*** Block opens ***

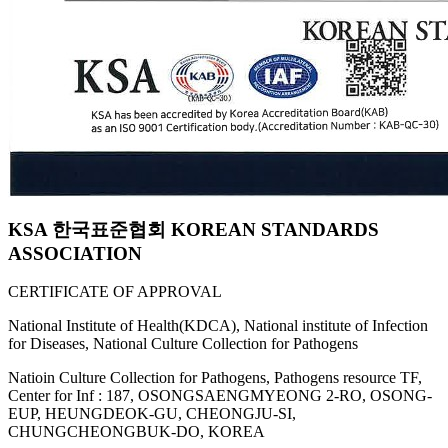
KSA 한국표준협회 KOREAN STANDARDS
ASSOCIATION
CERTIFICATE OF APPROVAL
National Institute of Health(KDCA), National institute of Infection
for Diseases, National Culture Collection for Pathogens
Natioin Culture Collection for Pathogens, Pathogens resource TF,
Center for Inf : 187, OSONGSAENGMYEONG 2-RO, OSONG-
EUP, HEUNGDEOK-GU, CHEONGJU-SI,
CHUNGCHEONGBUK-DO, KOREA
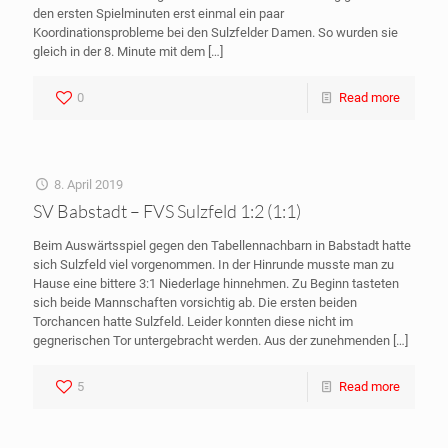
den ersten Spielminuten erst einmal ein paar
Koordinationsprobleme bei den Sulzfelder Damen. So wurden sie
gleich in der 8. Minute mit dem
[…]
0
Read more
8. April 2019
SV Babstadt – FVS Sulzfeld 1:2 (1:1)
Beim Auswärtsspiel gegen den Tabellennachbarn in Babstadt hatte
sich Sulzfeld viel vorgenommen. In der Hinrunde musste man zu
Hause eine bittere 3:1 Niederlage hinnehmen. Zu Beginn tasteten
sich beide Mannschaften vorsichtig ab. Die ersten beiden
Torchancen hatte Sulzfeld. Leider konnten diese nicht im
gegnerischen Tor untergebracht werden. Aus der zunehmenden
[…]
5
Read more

*** Block closes ***

» TASK REQUIREMENTS
The answer is one number: how many lines of the material above contain "hatte".

» OUTPUT
2